Paroles clandestines

Paroles clandestines

Avec le petit dernier de sa collection Paroles, les éditions Libertaires nous livrent un curieux livre co-signé par Roland Cros et un mystérieux Harpocrate.

Il y a plusieurs manières d’entrer dans cet ouvrage. La curiosité nous commande d’abord de tourner les soixante-huit pages pour laisser l’œil se régaler avec des illustrations très dynamiques. Sur des fonds bleus, roses ou verts tirant presque sur le fluo, s’entrecroisent des mots, des signes, des dessins gravés.

Dans un second temps, on découvre des petites légendes sous les gravures.

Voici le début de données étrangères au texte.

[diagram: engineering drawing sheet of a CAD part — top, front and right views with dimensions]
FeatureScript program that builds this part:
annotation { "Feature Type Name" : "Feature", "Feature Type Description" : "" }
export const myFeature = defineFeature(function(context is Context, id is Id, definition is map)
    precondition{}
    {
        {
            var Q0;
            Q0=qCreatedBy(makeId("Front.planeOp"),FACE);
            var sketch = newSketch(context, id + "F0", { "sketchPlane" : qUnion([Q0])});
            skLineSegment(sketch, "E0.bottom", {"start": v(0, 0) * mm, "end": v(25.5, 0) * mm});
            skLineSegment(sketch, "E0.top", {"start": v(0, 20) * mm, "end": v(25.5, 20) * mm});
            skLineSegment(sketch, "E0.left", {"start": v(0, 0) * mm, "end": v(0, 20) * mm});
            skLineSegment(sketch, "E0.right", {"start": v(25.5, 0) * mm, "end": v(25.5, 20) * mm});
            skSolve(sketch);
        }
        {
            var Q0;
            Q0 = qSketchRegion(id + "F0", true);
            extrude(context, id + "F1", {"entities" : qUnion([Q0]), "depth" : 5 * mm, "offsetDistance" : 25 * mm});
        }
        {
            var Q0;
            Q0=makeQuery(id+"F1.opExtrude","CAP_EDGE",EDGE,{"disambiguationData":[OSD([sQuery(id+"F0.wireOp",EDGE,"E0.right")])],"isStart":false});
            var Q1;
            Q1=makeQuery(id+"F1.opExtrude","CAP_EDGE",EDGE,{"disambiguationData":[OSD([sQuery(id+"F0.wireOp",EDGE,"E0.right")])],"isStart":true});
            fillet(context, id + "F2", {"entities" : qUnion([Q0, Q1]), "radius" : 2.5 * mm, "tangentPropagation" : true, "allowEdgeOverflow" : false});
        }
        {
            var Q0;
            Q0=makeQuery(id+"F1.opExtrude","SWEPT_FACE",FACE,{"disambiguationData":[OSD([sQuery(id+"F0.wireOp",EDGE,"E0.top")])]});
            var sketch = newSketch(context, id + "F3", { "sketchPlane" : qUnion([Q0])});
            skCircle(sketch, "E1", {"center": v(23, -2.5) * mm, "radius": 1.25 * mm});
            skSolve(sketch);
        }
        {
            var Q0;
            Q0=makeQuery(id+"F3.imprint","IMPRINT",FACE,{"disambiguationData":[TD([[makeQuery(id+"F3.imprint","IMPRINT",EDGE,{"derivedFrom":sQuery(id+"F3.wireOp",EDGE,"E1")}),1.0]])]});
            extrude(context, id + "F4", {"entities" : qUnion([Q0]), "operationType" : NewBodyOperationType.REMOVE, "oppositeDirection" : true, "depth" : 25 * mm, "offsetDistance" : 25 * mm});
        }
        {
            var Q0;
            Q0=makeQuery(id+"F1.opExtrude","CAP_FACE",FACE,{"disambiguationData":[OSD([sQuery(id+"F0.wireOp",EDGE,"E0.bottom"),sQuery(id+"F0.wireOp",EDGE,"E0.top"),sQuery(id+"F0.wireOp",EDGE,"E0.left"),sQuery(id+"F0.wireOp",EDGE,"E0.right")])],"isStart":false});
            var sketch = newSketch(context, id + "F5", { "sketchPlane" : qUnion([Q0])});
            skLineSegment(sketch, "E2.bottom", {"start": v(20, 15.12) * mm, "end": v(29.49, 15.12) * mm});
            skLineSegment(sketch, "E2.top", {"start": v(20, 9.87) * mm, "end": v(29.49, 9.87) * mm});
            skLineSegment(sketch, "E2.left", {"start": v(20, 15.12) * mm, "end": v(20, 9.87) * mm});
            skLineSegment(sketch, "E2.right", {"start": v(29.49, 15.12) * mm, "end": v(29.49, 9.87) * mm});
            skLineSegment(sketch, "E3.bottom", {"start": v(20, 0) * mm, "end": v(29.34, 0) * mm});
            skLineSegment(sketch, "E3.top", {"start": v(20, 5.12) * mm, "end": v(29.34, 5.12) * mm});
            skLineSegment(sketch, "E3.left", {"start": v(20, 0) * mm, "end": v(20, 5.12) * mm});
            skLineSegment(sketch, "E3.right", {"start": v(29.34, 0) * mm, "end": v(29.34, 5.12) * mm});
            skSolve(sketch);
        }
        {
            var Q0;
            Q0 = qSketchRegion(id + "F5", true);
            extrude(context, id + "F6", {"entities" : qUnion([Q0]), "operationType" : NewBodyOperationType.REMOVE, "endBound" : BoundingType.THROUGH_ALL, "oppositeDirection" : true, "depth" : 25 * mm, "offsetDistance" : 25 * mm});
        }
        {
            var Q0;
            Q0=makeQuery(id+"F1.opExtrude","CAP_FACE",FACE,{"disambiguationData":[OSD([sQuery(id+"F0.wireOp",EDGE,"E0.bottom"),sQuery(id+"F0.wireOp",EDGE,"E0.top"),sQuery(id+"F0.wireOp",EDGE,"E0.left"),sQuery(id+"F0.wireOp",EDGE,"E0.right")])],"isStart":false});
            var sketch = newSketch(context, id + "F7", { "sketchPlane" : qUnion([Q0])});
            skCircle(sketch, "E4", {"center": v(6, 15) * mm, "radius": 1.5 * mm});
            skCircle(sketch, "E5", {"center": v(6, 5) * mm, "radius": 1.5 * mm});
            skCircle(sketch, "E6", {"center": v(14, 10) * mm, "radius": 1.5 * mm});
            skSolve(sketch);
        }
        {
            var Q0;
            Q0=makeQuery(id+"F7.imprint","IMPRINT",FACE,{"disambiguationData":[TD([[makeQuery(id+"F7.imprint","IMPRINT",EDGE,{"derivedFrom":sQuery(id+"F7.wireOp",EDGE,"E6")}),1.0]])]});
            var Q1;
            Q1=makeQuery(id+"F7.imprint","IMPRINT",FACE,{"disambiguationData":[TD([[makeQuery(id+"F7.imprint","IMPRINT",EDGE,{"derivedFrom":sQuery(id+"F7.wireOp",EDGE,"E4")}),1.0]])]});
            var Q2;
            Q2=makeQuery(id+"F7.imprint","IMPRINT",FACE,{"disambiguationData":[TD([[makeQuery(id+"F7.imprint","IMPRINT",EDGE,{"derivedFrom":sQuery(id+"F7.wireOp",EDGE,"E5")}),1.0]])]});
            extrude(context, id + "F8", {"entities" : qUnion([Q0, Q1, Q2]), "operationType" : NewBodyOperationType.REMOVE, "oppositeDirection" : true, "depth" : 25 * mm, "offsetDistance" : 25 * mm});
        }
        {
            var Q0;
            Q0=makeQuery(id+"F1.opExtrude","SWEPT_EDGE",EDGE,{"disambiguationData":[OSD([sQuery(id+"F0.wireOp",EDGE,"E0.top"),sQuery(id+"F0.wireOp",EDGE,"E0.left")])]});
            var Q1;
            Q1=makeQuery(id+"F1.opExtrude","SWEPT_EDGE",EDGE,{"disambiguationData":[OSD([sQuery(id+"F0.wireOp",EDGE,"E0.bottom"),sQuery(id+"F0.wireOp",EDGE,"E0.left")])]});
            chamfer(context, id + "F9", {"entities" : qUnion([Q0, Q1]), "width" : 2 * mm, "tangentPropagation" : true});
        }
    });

Les cryptogrammes prennent sens. Un glossaire nous aide à décoder, à décrypter l’hindi, le persan, le maya, le baybayin (Philippines), l’abolan (Mélanésie), le wenduk (langue inuit nouée sur une corde), le russe, le surinaprati (Sri Lanka), les glyphes paulistes (tags de Sao Paulo), le mopi tonga (Congo-Tanzanie), l’anglais... et même le français. Des mots, des formules deviennent lisibles : Servitude volontaire (en hindi), Ni dieu ni maître (en persan), Secret (en maya, en russe, en baybayin, en tsalgi, en coréen), Le mensonge est une autre vérité (en mopi tonga), Liberté (en japonais)...

Enfin, on se lance dans la lecture des aphorismes et des pensées d’Harpocrate. Sachons pour commencer que, dans la mythologie, Harpocrate était le dieu du silence. C’est pourquoi il est représenté avec un doigt sur la bouche. Sa statue gardait l’entrée des temples grecs et romains pour rappeler que les dieux doivent être honorés dans le silence et le mystère. Une chouette, symbole de la nuit, était parfois placée à ses pieds. On retrouvait la tête d’Harpocrate sur des cachets afin de préserver les secrets des courriers.

L’Harpocrate des Paroles clandestines nous propose une exploration politique et esthétique du secret, une réflexion sur les codes cachés, sur la circulation et le contrôle des savoirs. Quelques extraits piochés en vrac :

« Rien n’est plus pathétique que de les entendre vanter la pratique démocratique de la communication dans un jargon déchiffrable par les seuls membres de la secte. Ils parlent de communication ouverte, mais comment en parlent-ils ? Ils parlent du destinataire universel, mais pour qui parlent-ils ? Ils parlent d’éthique de la discussion, mais pourquoi en parlent-ils ? »

« La censure n’est presque plus nécessaire parce qu’elle est parfaitement intériorisée par ceux-là même qui ne font presque autre chose que de la dénoncer. »

« Si tu n’as plus rien à cacher, c’est vraiment que tu n’es plus rien. »

« Feins de te livrer, feins de te trahir, feins de te confier, non pas – seulement – pour amener les autres à se livrer, à se confier et à se trahir (ce qui est toujours utile, parfois intéressant, rarement drôle), mais pour détourner leur attention de ce qu’il t’importe vraiment de taire. »

« Nous voyageons incognito masqués de nos seuls visages, nos papiers sont en règle, mais qui sait de quoi nous sommes capables ? »

Quelques mots pour conclure sur Roland Cros. Né en 1958 dans le sud de la France, il a été photographe. Roland a suivi Bérurier Noir pendant quelques années et a co-signé un livre sur le groupe, Ta rage n’est pas perdue, avec Virginie Despentes. Il a aussi été documentariste avant de s’intéresser à la gravure sur lino et sur bois. Cros, en occitan, veut dire creux. Ça tombe donc pile poil pour quelqu’un qui creuse pour s’exprimer aussi bien dans le fond que dans la forme.

Harpocrate et Roland Cros, Paroles clandestines*, éditions Libertaires. 13€.

Plus d’infos sur le site des éditions Libertaires

*À ne pas confondre avec le livre de Virginie Lydie, Paroles clandestines - Les Étrangers en situation irrégulière en France, sorti aux éditions Syros en mars 2008.